Complex multicomponent real-fluid thermodynamic model for high-pressure Diesel fuel injection

Abstract

The Perturbed-Chain Statistical Associating Fluid Theory (PC-SAFT) has been coupled with Vapor-Liquid Equilibrium (VLE) calculations in a density-based solver of the Navier-Stokes equations to perform multicomponent two-phase simulations of Diesel injections at high-pressure conditions. This molecular-based EoS requires three empirically determined but well-known parameters to model the properties of a specific component, and thus, there is no need for extensive model calibration, as is typically the case when the NIST (REFPROP) library is utilised. PC-SAFT can handle flexibly the thermodynamic properties of multi-component mixtures for which the NIST (REFPROP) library supports only limited component combinations.

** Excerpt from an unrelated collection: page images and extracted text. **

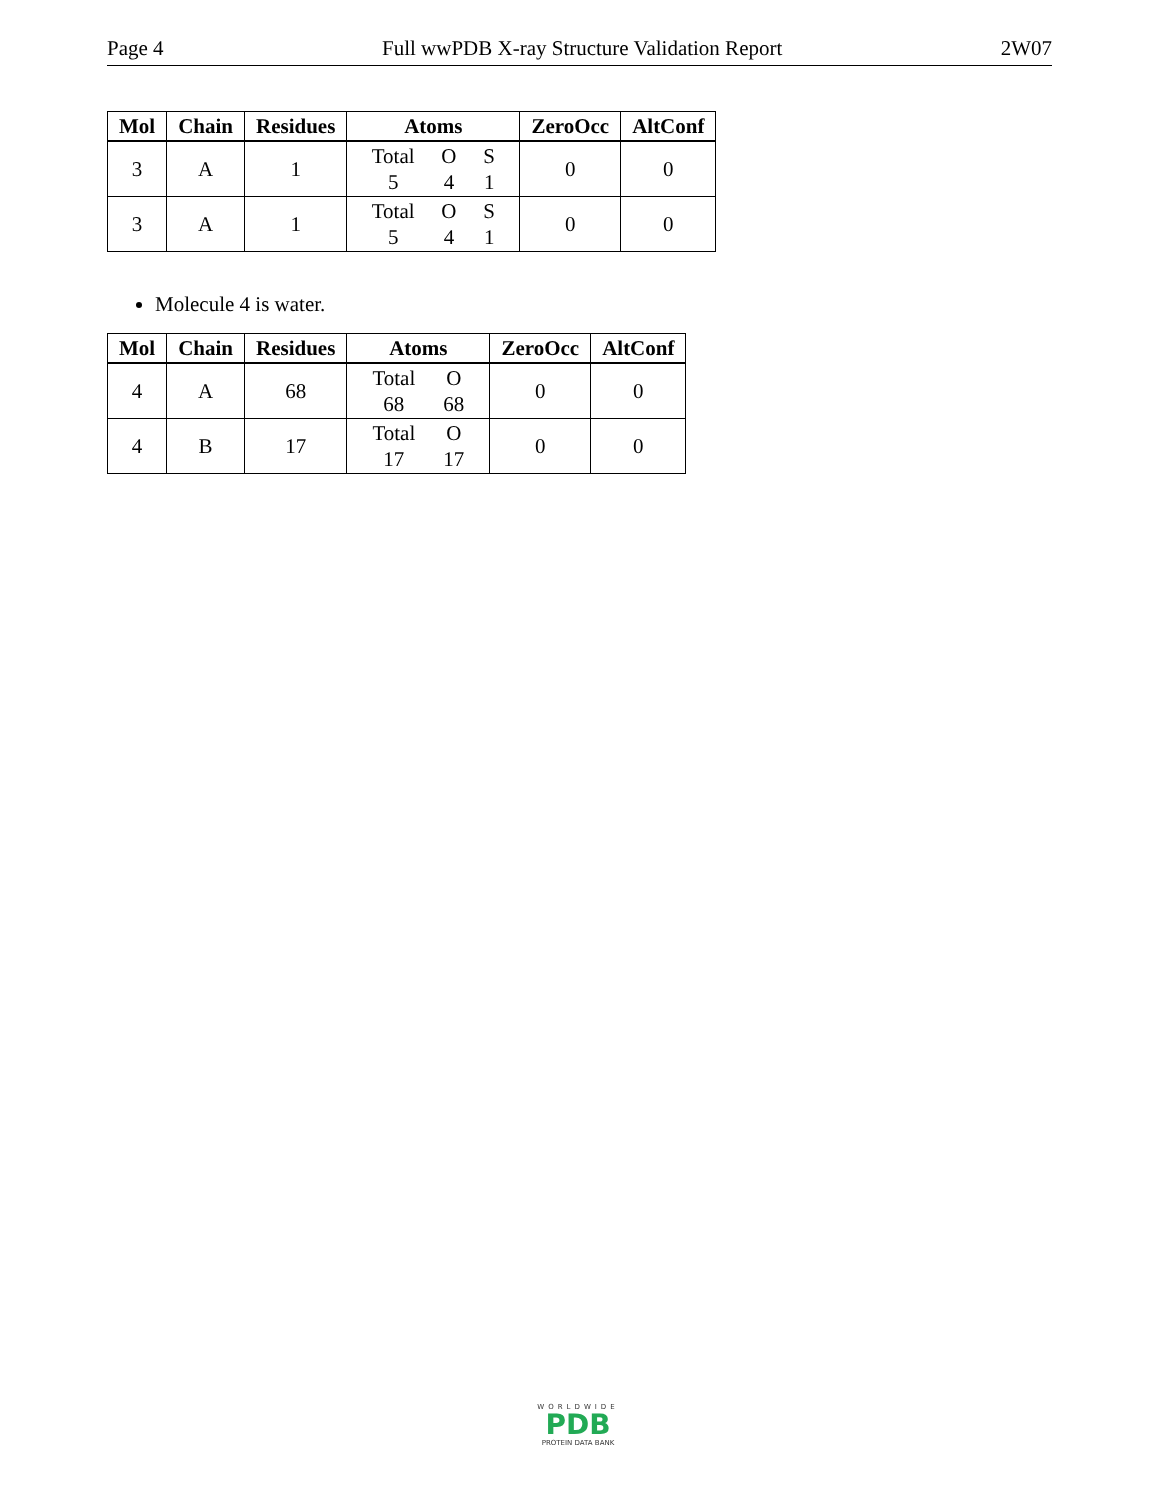Page 4 Full wwPDB X-ray Structure Validation Report 2W07
| Mol | Chain | Residues | Atoms | ZeroOcc | AltConf |
| --- | --- | --- | --- | --- | --- |
| 3 | A | 1 | Total O S 5 4 1 | 0 | 0 |
| 3 | A | 1 | Total O S 5 4 1 | 0 | 0 |
Molecule 4 is water.
| Mol | Chain | Residues | Atoms | ZeroOcc | AltConf |
| --- | --- | --- | --- | --- | --- |
| 4 | A | 68 | Total O 68 68 | 0 | 0 |
| 4 | B | 17 | Total O 17 17 | 0 | 0 |
WORLDWIDE
PDB
PROTEIN DATA BANK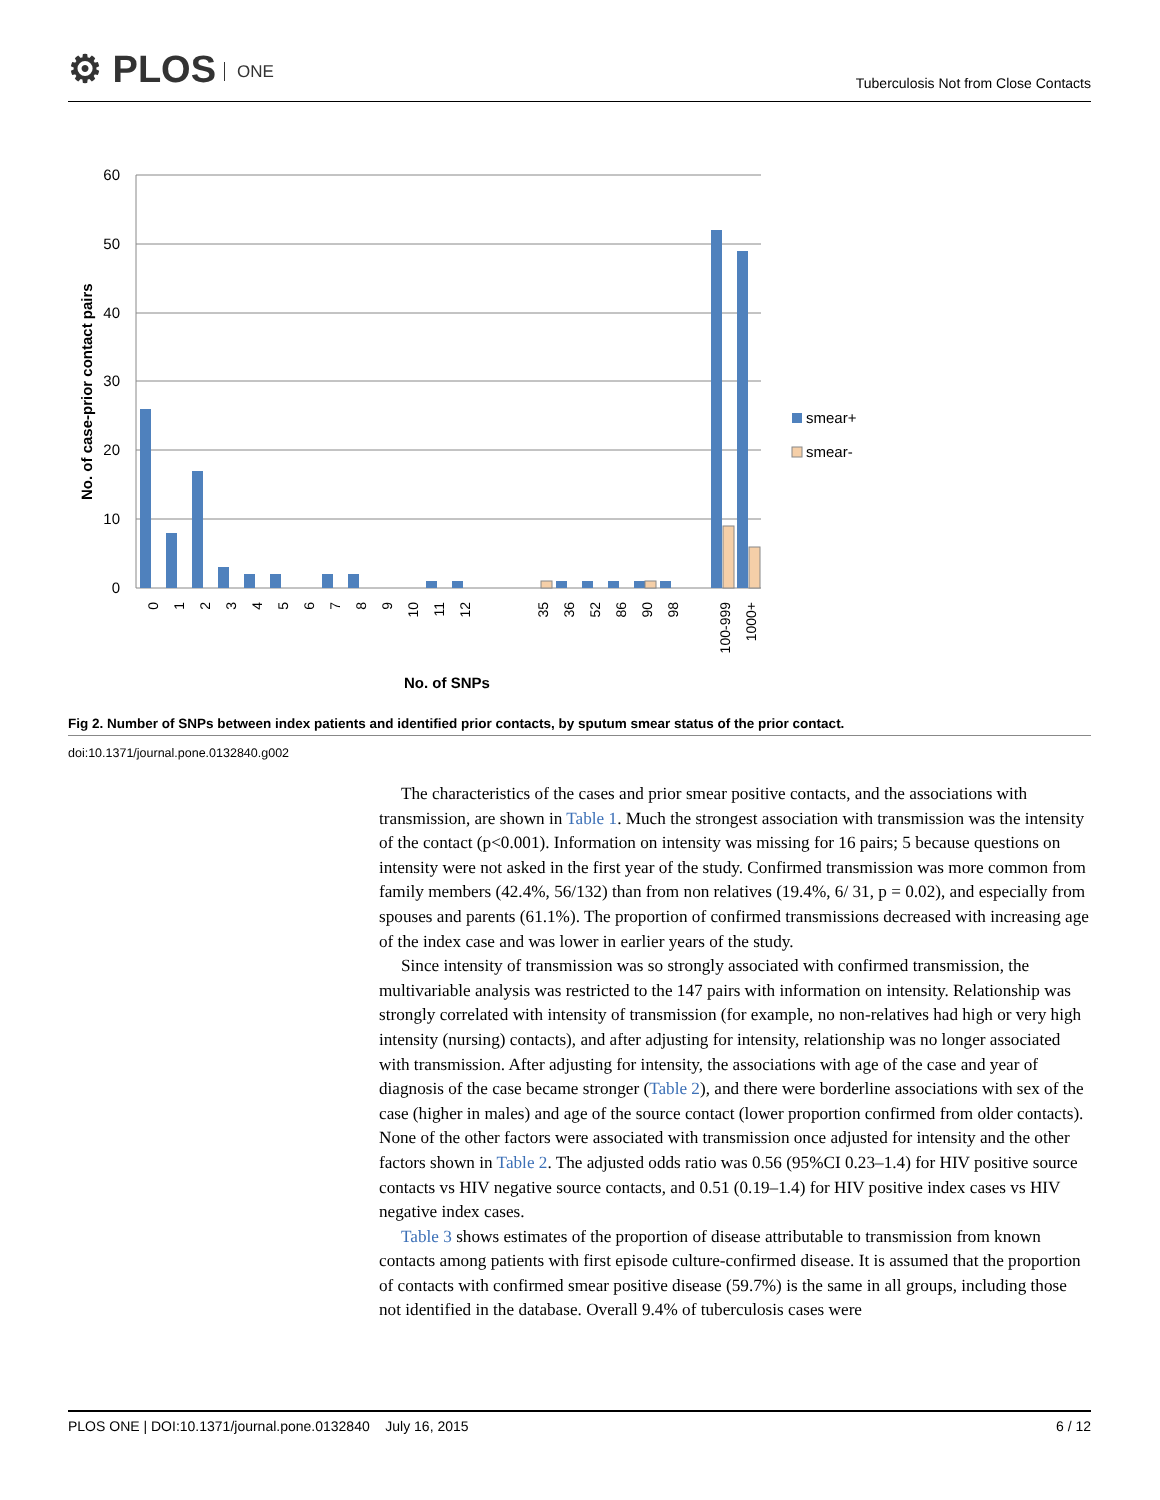⚙ PLOS ONE
Tuberculosis Not from Close Contacts
60
50
40
30
20
10
0
smear+
smear-
No. of case-prior contact pairs
No. of SNPs
0
1
2
3
4
5
6
7
8
9
10
11
12
35
36
52
86
90
98
100-999
1000+
Fig 2. Number of SNPs between index patients and identified prior contacts, by sputum smear status of the prior contact.
doi:10.1371/journal.pone.0132840.g002
The characteristics of the cases and prior smear positive contacts, and the associations with transmission, are shown in Table 1. Much the strongest association with transmission was the intensity of the contact (p<0.001). Information on intensity was missing for 16 pairs; 5 because questions on intensity were not asked in the first year of the study. Confirmed transmission was more common from family members (42.4%, 56/132) than from non relatives (19.4%, 6/ 31, p = 0.02), and especially from spouses and parents (61.1%). The proportion of confirmed transmissions decreased with increasing age of the index case and was lower in earlier years of the study.
Since intensity of transmission was so strongly associated with confirmed transmission, the multivariable analysis was restricted to the 147 pairs with information on intensity. Relationship was strongly correlated with intensity of transmission (for example, no non-relatives had high or very high intensity (nursing) contacts), and after adjusting for intensity, relationship was no longer associated with transmission. After adjusting for intensity, the associations with age of the case and year of diagnosis of the case became stronger (Table 2), and there were borderline associations with sex of the case (higher in males) and age of the source contact (lower proportion confirmed from older contacts). None of the other factors were associated with transmission once adjusted for intensity and the other factors shown in Table 2. The adjusted odds ratio was 0.56 (95%CI 0.23–1.4) for HIV positive source contacts vs HIV negative source contacts, and 0.51 (0.19–1.4) for HIV positive index cases vs HIV negative index cases.
Table 3 shows estimates of the proportion of disease attributable to transmission from known contacts among patients with first episode culture-confirmed disease. It is assumed that the proportion of contacts with confirmed smear positive disease (59.7%) is the same in all groups, including those not identified in the database. Overall 9.4% of tuberculosis cases were
PLOS ONE | DOI:10.1371/journal.pone.0132840 July 16, 2015 6 / 12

Moreover, complex hydrocarbon mixtures can be modelled as a single pseudo-component knowing its number averaged molecular weight (MW) and hydrogen-to-carbon (HN/CN) ratio. Published molecular dynamic simulations have been utilised to demonstrate that the developed algorithm properly captures the VLE interface at high-pressure conditions. Several advection test cases and shock tube problems were performed to validate the numerical framework using analytical and exact solutions. Additionally, two-dimensional simulations of n-dodecane and Diesel injections into nitrogen are included to demonstrate the multidimensional, multispecies and multiphase capability of the numerical framework.